> **Arbeitsaufträge**:
1. Nenne alle einzelnen Romanfiguren, die im Textauszug namentlich vorkommen.
2. Übersetze den Satz „Das Buch ist nicht abgeschlossen und wird in Band 3 fortgeführt.“ aus dem Textauszug ins Englische.

> **Textauszug**:
■ ■ ■

„Wenn man schon auf den Teufel hereinfällt, sollte man wenigstens aufpassen, dass er einem im Sturz nicht noch die Hörner ins Herz bohrt.“ (Madi über Bishop in Broken Puppet)
Worum geht’s?
Nach den Enthüllungen und Erlebnissen aus Band 1 will Madi nur noch eins: Weg. Weg von Bishop, weg von den Kings, weg von dem ganzen Chaos und Geheimnissen. Gemeinsam mit Tatum flieht sie. Doch die Kings lassen so schnell niemanden gehen und Bishop wäre nicht Bishop, wenn er Madi überall finden würde. Und so steht Madi schneller als ihr lieb ist wieder im Durcheinander aus Geheimnissen und Lügen. Aber Madi kann nicht ahnen, dass die bisherigen Enthüllungen erst der Anfang waren…
Broken Puppet ist der zweite Teil der Elite Kings Club Buchreihe vom Amo Jones. Man benötigt Vorkenntnisse aus Band 1, das Buch kann nicht eigenständig gelesen werden. Das Buch ist nicht abgeschlossen und wird in Band 3 fortgeführt.

■ ■ ■

> **Gespeicherte Einträge**:
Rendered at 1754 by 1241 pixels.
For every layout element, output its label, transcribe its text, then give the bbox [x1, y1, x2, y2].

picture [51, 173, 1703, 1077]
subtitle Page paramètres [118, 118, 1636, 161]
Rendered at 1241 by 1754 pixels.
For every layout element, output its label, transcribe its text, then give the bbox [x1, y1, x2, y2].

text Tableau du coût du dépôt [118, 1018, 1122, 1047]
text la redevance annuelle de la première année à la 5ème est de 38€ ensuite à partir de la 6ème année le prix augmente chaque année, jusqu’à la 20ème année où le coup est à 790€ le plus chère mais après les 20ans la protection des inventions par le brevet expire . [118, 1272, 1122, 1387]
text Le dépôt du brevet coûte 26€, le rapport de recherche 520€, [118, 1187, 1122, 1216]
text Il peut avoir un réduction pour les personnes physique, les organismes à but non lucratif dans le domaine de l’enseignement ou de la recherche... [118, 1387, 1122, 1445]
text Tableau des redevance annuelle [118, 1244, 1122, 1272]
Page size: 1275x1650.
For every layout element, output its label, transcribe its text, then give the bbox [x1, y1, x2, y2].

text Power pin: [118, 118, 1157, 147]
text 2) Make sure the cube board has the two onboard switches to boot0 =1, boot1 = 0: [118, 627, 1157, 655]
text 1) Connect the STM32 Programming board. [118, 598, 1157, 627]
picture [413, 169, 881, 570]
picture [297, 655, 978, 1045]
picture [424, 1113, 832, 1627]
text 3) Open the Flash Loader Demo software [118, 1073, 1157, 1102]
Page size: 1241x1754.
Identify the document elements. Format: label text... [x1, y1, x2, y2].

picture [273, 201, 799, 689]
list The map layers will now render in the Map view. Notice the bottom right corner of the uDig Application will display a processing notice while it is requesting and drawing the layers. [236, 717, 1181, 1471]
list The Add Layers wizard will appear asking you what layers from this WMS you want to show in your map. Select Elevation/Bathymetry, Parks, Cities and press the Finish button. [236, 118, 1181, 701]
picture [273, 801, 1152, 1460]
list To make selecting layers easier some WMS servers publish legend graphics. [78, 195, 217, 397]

■ ■ ■

> **Lösungen**:
1. Madi, Bishop, Tatum

2. The book is not complete in itself and will be continued in Volume 3.